About this task: What needs reproducing is the run of lines in the data below starting at the line with "the parked car at (x=43, y=335) | 47.75 -2.16" and ending at the line with "wooden fence post: 2094", both ends included. Copy it exactly, without pictures, and add nothing.

[Saved entries]
——
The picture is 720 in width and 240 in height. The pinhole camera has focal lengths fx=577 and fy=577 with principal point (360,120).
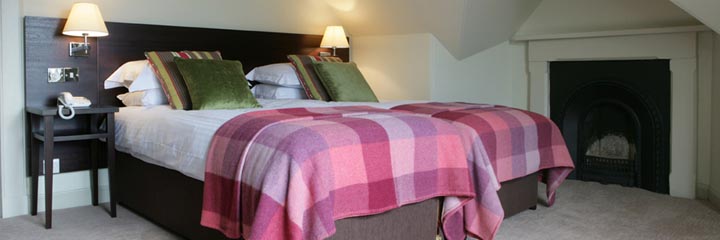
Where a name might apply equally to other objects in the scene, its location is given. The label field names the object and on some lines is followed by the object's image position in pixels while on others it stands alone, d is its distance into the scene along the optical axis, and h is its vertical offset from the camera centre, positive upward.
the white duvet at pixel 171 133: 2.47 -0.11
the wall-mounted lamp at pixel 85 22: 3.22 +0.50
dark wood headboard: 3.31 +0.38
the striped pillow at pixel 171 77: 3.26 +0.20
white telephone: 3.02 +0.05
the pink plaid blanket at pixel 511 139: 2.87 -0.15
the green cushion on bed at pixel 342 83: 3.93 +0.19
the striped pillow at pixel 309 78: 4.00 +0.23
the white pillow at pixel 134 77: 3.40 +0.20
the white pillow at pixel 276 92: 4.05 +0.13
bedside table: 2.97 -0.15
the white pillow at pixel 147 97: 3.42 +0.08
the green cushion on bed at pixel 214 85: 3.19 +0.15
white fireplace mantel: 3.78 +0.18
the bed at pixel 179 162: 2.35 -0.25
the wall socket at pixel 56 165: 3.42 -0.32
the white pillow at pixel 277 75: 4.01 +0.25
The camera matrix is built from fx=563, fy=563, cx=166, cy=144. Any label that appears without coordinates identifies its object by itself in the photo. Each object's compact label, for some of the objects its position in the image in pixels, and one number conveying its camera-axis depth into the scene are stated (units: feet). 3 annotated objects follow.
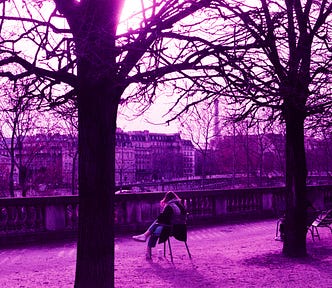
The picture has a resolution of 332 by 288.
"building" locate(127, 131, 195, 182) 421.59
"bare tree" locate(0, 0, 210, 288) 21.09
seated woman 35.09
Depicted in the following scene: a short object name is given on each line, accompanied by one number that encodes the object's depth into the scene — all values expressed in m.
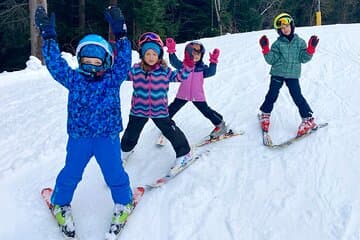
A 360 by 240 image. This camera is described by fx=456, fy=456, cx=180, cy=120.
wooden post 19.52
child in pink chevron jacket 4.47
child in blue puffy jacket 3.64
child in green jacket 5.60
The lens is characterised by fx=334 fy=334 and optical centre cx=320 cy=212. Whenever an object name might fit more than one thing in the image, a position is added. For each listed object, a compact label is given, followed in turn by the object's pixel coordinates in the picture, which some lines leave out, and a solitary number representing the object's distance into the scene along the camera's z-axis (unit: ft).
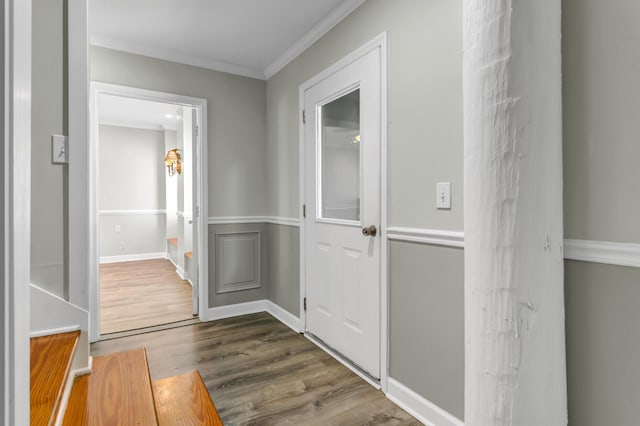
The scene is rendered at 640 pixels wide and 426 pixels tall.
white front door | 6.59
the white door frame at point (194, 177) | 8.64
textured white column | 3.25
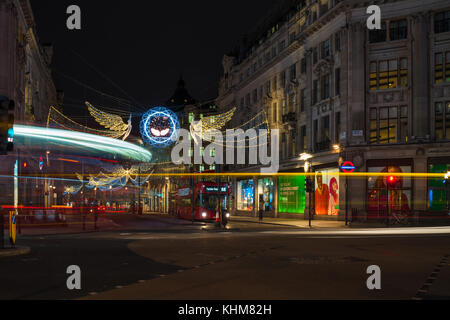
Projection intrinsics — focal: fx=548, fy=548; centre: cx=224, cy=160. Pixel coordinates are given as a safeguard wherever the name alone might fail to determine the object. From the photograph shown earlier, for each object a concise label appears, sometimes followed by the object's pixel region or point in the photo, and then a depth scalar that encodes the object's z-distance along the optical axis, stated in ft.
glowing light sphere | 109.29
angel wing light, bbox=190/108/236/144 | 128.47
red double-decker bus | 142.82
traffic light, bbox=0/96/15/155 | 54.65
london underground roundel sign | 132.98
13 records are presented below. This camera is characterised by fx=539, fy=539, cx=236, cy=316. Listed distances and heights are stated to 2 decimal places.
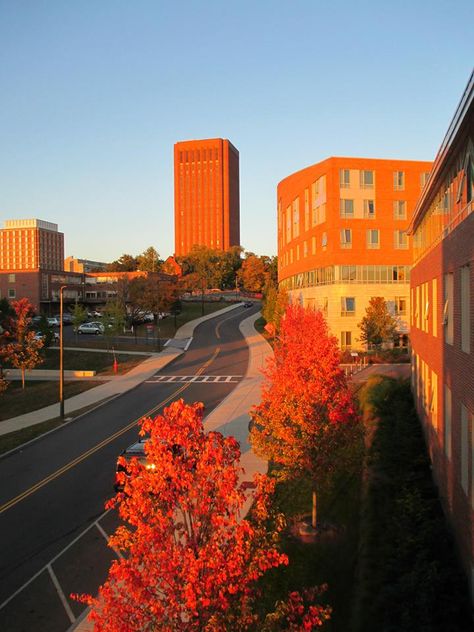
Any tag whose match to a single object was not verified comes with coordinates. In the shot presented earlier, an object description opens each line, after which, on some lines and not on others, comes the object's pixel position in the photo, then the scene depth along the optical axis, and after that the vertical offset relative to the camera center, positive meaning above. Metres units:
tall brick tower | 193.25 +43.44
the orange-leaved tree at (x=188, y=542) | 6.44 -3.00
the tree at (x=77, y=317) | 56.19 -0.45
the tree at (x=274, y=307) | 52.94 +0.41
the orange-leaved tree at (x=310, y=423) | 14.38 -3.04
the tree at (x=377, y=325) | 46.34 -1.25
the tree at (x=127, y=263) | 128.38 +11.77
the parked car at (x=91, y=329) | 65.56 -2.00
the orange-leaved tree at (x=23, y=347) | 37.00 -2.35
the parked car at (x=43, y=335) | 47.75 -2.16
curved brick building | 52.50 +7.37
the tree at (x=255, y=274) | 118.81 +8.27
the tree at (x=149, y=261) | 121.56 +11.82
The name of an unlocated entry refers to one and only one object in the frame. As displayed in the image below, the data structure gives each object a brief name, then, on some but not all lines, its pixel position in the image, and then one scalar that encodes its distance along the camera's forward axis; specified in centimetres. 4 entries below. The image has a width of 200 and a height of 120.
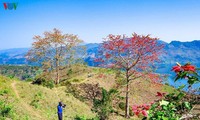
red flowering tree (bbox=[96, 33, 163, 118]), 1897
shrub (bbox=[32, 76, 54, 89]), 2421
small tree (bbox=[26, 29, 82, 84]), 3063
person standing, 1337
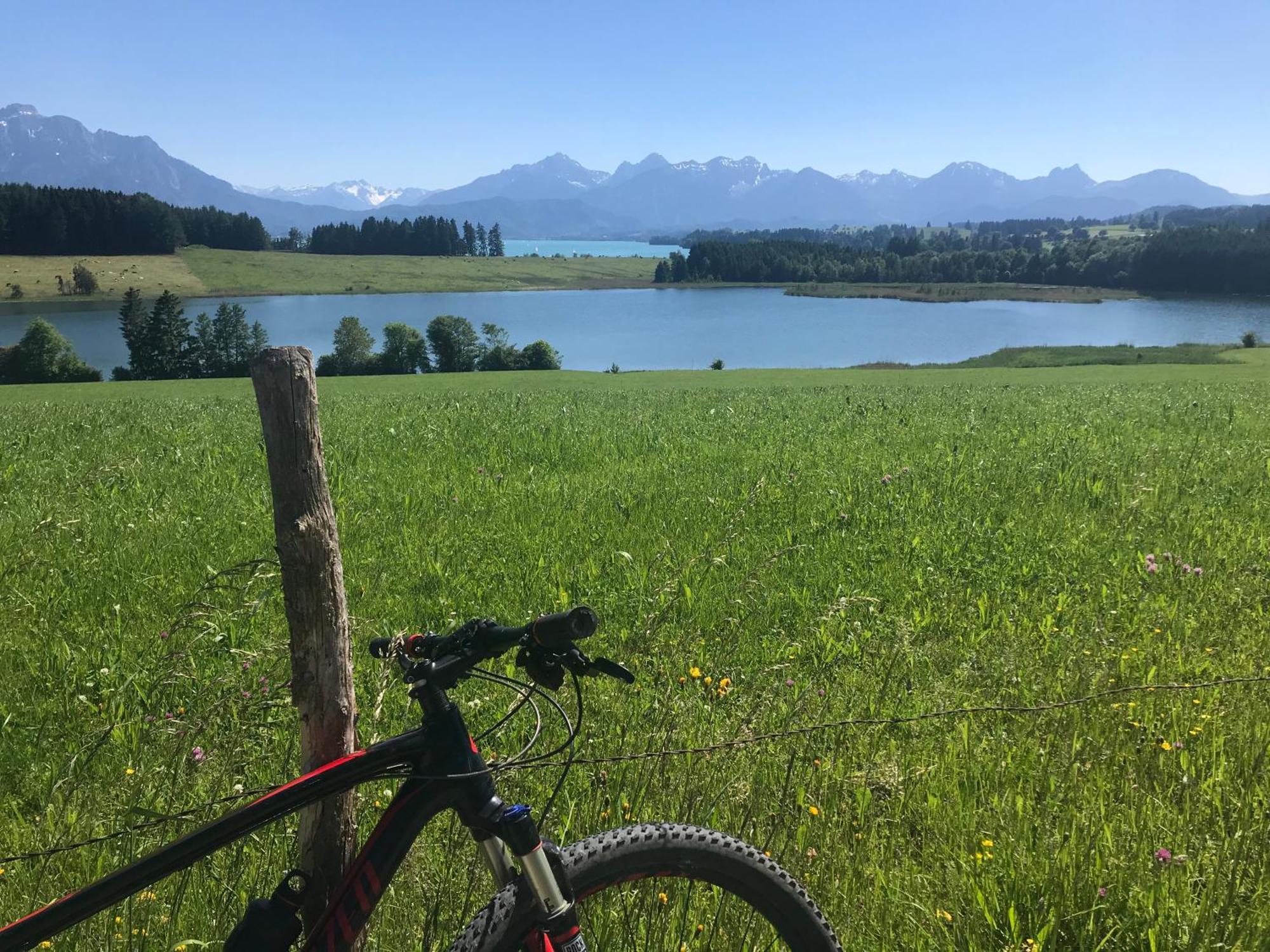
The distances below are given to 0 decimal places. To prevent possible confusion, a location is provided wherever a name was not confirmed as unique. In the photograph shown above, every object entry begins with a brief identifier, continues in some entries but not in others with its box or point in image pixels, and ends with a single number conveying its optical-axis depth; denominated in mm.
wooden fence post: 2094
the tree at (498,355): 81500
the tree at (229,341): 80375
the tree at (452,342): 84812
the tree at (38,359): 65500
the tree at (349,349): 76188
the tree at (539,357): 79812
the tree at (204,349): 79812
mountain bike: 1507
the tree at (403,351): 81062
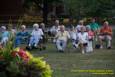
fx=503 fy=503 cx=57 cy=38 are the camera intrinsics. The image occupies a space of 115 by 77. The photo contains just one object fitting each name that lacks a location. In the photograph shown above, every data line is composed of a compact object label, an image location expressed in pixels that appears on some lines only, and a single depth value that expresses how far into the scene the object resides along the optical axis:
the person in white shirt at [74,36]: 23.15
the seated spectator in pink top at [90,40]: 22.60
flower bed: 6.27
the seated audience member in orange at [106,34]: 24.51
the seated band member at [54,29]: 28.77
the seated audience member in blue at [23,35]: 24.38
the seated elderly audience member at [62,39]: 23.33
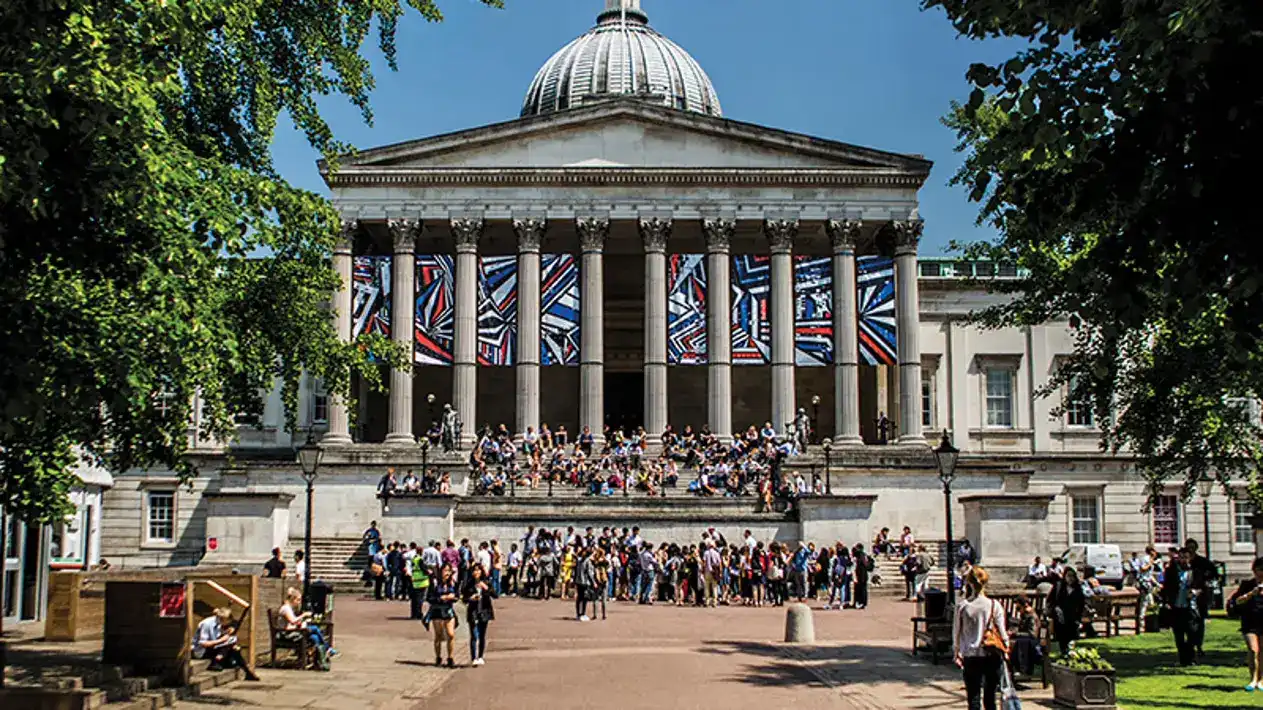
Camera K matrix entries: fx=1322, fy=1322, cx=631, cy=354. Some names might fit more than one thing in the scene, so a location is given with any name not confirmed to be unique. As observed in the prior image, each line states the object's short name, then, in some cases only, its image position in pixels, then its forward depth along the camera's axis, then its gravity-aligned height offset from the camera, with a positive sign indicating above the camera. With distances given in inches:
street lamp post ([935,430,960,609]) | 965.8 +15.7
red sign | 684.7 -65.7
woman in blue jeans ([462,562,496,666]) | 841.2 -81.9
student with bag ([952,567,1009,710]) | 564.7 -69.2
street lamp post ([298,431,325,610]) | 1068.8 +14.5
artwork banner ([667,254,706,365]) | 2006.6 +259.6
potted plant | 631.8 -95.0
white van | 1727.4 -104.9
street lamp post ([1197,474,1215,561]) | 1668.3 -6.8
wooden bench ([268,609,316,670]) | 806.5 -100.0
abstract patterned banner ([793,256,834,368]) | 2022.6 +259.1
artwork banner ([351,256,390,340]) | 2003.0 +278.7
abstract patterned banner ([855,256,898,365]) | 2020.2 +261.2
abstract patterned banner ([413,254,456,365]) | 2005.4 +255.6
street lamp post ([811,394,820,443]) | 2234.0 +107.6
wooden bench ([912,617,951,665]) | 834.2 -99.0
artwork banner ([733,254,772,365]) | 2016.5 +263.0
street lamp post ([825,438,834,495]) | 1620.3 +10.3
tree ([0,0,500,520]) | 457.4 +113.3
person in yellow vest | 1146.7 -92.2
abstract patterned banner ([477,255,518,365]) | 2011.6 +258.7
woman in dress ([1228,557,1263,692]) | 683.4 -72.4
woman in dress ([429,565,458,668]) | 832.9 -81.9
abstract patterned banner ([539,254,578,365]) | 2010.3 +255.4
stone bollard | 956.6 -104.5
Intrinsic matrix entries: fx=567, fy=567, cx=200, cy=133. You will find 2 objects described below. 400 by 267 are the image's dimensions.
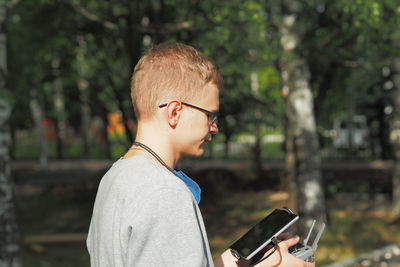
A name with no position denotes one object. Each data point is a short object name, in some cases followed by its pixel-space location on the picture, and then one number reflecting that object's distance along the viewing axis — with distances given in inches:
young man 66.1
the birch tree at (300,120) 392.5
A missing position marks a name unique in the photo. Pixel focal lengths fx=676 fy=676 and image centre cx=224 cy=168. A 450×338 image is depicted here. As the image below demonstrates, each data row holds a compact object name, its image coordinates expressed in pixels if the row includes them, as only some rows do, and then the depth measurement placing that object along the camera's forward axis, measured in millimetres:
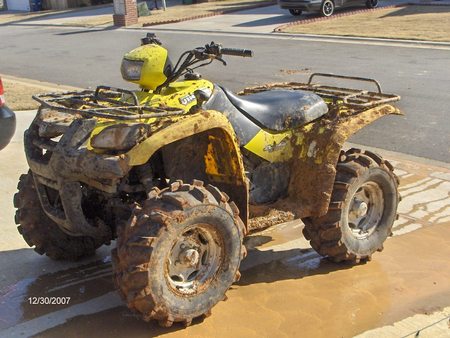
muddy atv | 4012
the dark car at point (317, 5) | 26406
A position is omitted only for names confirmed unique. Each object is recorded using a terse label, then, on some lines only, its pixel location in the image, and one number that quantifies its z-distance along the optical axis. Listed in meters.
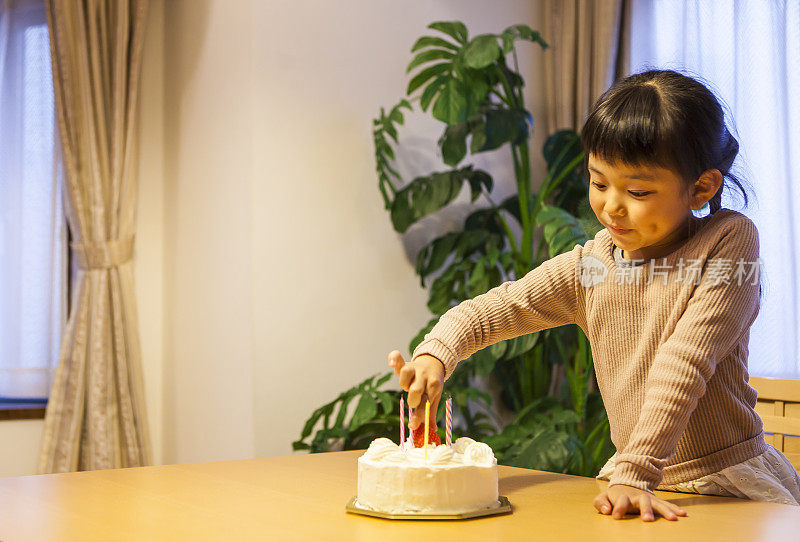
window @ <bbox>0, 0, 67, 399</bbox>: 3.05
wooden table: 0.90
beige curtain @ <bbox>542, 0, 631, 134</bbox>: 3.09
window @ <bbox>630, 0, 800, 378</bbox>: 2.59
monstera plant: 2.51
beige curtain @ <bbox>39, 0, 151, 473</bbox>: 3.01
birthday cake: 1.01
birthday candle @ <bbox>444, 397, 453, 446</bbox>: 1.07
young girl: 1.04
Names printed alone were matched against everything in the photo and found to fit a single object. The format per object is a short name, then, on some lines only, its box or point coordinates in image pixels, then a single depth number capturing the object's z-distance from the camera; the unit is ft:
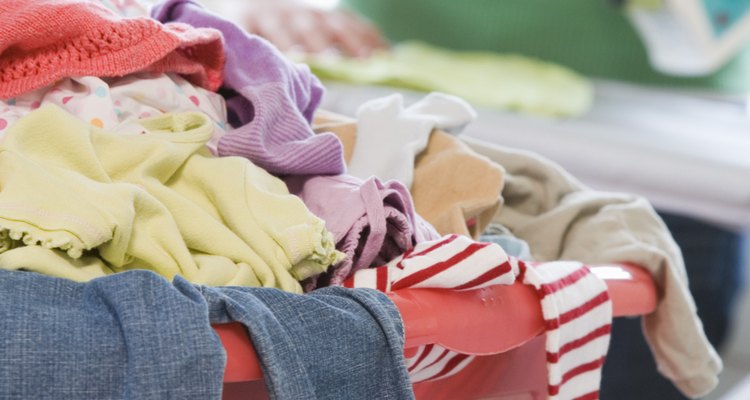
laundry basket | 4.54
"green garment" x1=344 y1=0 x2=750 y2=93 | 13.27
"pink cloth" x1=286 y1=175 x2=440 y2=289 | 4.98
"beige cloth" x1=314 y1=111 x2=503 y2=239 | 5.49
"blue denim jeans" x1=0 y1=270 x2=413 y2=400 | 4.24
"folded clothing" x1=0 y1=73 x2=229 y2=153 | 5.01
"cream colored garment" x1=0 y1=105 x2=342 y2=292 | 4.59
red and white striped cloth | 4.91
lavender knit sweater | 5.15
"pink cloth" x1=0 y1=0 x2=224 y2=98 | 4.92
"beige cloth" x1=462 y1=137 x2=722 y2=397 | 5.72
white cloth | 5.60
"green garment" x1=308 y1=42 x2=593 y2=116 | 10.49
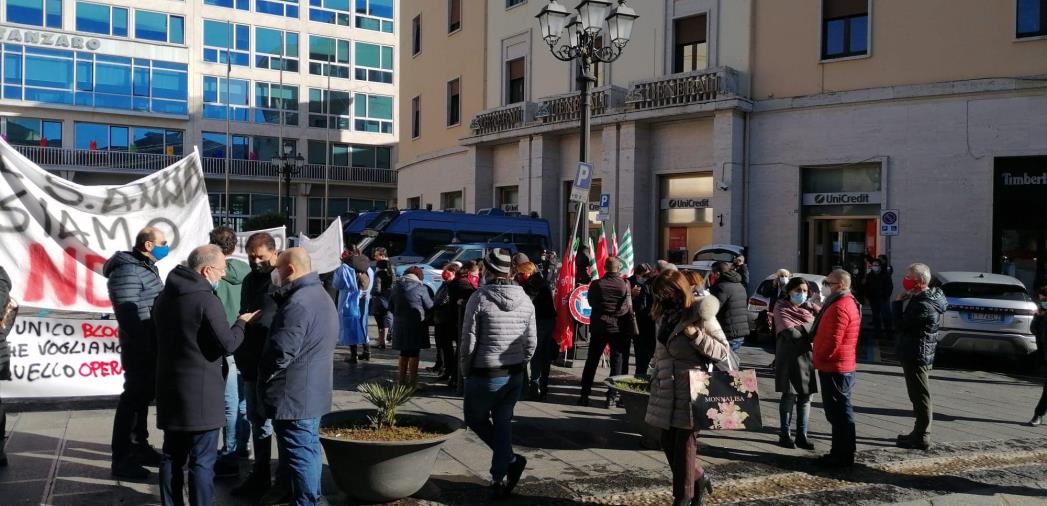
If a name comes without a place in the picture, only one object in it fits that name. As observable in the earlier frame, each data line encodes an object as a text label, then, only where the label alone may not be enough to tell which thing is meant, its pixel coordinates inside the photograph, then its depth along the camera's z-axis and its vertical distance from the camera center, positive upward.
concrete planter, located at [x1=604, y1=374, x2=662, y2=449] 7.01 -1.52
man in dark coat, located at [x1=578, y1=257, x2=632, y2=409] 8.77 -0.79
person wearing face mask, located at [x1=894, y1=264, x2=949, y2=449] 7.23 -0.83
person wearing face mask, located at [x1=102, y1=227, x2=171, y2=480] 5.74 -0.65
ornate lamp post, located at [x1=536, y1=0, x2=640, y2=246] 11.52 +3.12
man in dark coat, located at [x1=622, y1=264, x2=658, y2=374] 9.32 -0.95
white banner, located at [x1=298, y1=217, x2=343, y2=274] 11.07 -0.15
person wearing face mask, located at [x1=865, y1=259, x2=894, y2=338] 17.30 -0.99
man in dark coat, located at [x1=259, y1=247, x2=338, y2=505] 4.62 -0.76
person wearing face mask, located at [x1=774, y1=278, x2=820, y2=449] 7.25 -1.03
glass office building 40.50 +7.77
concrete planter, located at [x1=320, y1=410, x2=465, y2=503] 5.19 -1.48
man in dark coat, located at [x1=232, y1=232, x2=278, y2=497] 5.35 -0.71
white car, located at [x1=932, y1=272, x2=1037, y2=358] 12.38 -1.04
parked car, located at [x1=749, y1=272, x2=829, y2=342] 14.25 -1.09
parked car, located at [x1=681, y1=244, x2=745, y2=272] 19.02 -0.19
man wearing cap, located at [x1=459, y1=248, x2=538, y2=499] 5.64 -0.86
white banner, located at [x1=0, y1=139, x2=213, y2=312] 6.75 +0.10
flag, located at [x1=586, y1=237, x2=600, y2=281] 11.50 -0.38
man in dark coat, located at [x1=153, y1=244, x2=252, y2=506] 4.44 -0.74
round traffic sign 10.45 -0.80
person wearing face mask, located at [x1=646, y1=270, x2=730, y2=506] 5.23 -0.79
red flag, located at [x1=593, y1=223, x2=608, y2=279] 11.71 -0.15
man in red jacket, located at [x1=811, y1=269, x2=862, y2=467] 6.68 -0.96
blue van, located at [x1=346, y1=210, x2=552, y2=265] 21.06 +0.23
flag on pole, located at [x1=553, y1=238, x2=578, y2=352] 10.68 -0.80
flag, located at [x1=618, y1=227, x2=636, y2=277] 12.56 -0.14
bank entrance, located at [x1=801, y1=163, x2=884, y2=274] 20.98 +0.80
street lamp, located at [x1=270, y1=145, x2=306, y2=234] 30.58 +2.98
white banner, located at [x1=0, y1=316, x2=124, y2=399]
——
Your solution:
the parked car at (x=43, y=335) | 47.75 -2.16
curved brick building | 52.50 +7.37
the tree at (x=255, y=274) | 118.81 +8.27
the tree at (x=149, y=261) | 121.56 +11.82
The name of an unlocated entry refers to one and only one object in the frame. As displayed in the image below, the data structure gives each object a brief name, then, on some but not all lines, its pixel position in the image, and then one scalar that encodes its distance along the camera's forward axis; specified in centimetres. 4 entries below. The image has a width of 200 and a height of 120.
red flowering tree (bbox=[96, 33, 163, 118]), 1897
shrub (bbox=[32, 76, 54, 89]), 2421
small tree (bbox=[26, 29, 82, 84]), 3063
person standing, 1337
The distances below are given to 0 decimal places. To prevent possible confusion, a location is provided wherever a name was not confirmed as unique. In the photograph shown above, every object entry begins with a brief identifier, continues in some entries but not in others with its box or point in image pixels, and ends with a single number conveying its optical-axis depth; denominated in mm.
wooden fence post: 2094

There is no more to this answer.